Le Grand-duc, une histoire de persévérance!


En cette période des fêtes, j’étais à la recherche d’un sujet de photographie intéressant pour clore l’année 2016 sur une belle note… Hier matin, j’ai été servi! Tout a commencé avec l’arrivée d’un Grand-duc au Domaine Maizerets, il y a de cela environ trois semaines. Bien que ce gros hibou m’ait toujours impressionné, je n’avais jamais eu la chance d’en réaliser les photos que j’espérais. En effet, il est assez difficile de réaliser de bonnes prises de ce strigidé, notamment car il a tendance à se tenir au sommet des arbres, loin des regards. De plus, contrairement à la chouette, il chasse exclusivement la nuit, faisant en sorte qu’il passe l’essentiel de ses journées à dormir. Finalement, son camouflage particulièrement efficace le rend fort difficile à repérer.

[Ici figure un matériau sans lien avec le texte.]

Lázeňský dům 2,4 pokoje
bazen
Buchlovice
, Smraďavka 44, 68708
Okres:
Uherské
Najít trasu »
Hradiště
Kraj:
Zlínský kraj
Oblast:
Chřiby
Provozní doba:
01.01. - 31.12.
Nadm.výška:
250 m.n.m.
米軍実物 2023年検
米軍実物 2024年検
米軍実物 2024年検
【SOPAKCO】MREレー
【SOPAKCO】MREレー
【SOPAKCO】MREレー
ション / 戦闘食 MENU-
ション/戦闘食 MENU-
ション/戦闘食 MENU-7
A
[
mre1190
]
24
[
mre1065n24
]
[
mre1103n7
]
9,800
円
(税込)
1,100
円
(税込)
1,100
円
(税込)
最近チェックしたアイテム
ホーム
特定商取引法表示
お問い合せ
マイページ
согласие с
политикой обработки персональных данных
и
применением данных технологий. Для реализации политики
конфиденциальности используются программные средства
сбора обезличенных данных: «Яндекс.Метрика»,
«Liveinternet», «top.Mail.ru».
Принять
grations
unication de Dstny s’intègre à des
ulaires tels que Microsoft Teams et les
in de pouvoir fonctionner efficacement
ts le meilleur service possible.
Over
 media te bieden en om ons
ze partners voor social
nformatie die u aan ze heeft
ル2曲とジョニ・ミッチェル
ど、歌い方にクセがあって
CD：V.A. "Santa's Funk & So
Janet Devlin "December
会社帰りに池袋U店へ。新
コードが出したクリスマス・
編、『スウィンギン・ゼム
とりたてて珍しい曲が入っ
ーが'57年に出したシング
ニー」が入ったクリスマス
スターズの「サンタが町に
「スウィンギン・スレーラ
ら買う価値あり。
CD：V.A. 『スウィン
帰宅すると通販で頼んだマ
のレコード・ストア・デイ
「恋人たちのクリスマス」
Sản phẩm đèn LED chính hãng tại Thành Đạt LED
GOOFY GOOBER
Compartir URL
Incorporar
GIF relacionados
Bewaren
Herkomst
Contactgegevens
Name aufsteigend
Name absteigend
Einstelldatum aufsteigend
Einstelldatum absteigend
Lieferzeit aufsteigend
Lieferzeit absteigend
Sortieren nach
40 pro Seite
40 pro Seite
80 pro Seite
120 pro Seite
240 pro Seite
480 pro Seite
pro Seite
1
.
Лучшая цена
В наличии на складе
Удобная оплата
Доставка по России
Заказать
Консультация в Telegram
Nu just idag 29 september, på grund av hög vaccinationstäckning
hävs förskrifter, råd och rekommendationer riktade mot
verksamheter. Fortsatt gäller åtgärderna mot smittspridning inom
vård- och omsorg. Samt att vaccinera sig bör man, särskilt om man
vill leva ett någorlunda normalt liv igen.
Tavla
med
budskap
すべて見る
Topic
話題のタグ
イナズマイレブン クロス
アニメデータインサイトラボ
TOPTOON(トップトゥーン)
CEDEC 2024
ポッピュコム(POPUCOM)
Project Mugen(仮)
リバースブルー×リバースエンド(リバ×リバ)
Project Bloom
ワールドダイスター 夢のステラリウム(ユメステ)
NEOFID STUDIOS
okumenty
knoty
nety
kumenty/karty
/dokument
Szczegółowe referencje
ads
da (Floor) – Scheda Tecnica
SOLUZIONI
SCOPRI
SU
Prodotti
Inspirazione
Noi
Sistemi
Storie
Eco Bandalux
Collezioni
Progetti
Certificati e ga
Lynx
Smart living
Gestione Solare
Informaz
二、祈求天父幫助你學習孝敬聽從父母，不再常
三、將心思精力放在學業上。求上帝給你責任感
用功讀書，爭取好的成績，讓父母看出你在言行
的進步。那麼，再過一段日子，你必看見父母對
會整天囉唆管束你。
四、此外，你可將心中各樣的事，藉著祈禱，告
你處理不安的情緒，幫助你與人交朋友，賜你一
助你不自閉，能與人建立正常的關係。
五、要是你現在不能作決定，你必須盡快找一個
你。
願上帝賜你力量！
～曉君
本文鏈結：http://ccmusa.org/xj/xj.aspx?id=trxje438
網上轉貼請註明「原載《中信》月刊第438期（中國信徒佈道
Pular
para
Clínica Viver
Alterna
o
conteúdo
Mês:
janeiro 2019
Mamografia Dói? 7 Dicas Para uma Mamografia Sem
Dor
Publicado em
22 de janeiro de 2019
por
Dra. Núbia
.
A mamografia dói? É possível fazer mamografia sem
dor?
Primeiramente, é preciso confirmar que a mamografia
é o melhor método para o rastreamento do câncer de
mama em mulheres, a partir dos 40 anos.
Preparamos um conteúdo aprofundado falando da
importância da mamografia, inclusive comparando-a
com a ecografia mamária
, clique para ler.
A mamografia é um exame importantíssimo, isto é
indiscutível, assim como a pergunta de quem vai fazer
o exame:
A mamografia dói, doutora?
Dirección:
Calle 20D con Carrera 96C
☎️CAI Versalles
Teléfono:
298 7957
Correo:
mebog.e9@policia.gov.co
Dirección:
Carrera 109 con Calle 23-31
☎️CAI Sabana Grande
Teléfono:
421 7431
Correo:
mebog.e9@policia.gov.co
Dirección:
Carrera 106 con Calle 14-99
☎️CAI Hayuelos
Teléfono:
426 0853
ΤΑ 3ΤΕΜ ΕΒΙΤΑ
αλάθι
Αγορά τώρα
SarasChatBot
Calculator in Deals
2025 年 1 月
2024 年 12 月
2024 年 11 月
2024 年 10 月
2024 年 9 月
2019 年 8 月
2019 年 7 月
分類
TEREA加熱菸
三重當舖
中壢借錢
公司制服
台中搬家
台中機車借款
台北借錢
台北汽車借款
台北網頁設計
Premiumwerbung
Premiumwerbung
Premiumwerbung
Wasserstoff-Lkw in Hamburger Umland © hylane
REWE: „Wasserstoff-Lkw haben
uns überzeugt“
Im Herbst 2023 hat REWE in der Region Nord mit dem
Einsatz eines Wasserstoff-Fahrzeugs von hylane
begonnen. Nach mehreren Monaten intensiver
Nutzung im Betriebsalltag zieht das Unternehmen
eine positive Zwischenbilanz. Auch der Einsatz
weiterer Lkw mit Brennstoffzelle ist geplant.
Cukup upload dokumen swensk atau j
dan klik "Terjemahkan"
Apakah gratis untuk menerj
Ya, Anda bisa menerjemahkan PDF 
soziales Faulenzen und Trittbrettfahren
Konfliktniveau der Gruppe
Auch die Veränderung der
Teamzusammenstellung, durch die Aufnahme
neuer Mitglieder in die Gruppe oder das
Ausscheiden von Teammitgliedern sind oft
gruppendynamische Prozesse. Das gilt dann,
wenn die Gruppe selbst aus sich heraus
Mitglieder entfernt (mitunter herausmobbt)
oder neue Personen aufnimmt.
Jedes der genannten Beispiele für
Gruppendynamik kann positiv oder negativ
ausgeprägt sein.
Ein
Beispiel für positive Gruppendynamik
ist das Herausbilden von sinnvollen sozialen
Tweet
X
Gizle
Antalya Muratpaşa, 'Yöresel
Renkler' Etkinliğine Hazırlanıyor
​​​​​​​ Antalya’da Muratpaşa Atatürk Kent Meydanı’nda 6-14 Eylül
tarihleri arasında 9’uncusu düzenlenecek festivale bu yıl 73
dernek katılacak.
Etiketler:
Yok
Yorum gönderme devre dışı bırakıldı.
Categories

Étant conscient que la tâche ne serait pas facile, je me suis donné comme mission d’aller aussi souvent que possible au Domaine Maizerets, me répétant qu’en multipliant mes visites, je finirais bien par avoir la photo dont je rêvais! Mes cinq premières visites furent toutefois un échec sur toute la ligne. En effet, le Grand-duc était perché si haut que je devais pratiquement prendre mes photos à 90°. Finalement, à la fin du week-end dernier, j’ai réussi une photo que je considérais « passable ». Étant perfectionniste et persévérant de nature, je ne m’avouais toutefois pas vaincu.

La semaine suivante, c’était déjà Noël, accompagné de quelques jours de congé qui tombaient à pic. Entre deux brunchs, j’ai réussi à trouver quelques heures pour me rendre sur place à nouveau. C’est finalement le 27 décembre au matin, lors de ma dixième visite, que la chance a tourné. Je commençais alors à comprendre les habitudes de ce hibou. Alors qu’il avait plu toute la nuit, une épaisse couche de glace tapissait le sol, rendant les déplacements périlleux. J’ai décidé malgré tout de jeter un coup d’œil dans les sapins, sachant qu’il gagnerait à s’y cacher pour éviter l’intempérie. Bingo! J’ai remarqué dès mon arrivée une paire d’yeux jaunes qui me fixaient. À ce moment, j’avais l’impression que l’esprit de la forêt m’observait.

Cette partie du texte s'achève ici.